Sentenze che ribaltarono la decisione dell’Assise di Varese e che aprirono la strada alla richiesta di un equo indennizzo per ingiusta detenzione presentata dai legali Patrizia Esposito e Sergio Martelli che solo sabato scorso è arrivata al dunque: dei 303 mila euro chiesti allo Stato per aver ingiustamente privato della libertà un cittadino i giudici di Milano accolgono l’istanza ma decurtata di un terzo, e quindi il computo si ferma a 212mila euro.

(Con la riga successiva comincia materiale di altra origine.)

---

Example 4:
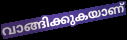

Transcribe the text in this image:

വാങ്ങിക്കുകയാണ്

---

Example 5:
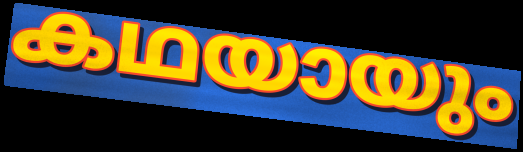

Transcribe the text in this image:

കഥയായും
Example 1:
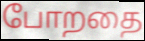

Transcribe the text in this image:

போறதை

Nell’esporre il caso, la sentenza (collegio composto dal presidente Roberto Arnaldi e dai giudici Veronica Tallarida e Giulia Anna Messina) contiene la rapida disamina del fatto e delle indagini che portarono in carcere nel gennaio 2016 Binda raggiunto da un’ordinanza di custodia cautelare in carcere: se, da indagato, Binda rispose alle domande degli inquirenti, egli si avvalse della facoltà di non rispondere nell’interrogatorio col Gip e dinanzi al Pm.

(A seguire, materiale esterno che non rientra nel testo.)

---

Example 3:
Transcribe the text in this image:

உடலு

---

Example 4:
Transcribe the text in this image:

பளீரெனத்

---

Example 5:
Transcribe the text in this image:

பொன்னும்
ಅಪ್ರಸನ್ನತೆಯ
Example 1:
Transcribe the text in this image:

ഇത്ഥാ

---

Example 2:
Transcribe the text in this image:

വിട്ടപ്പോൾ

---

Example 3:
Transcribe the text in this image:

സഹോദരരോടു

Ma è la successiva condotta processuale, durante dunque il processo a Varese, che viene ritenuta dai giudici di Milano viziata, dichiarazioni «confuse» che integrerebbero una condotta tale da integrare appunto profili di colpa lieve.

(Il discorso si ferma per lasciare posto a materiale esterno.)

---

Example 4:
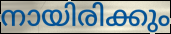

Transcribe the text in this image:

നായിരിക്കും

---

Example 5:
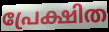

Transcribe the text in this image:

പ്രേക്ഷിത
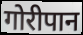
गोरीपान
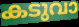
കടുവാ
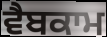
ਵੈਬਕਾਮ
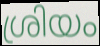
ശ്രിയം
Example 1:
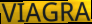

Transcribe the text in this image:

VIAGRA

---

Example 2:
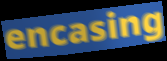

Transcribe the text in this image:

encasing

«Sto seriamente valutando il ricorso», ha commentato Stefano Binda che oggi si occupa di volontariato a beneficio dei carcerati con un associazione. «La decisione è basata sulla mia difesa che dicono confusa e incoerente. Peccato che venga valutata la sentenza di condanna, che come è noto è stata riformata». Saranno ora i suoi legali a valutare le prossime azioni da intraprendere.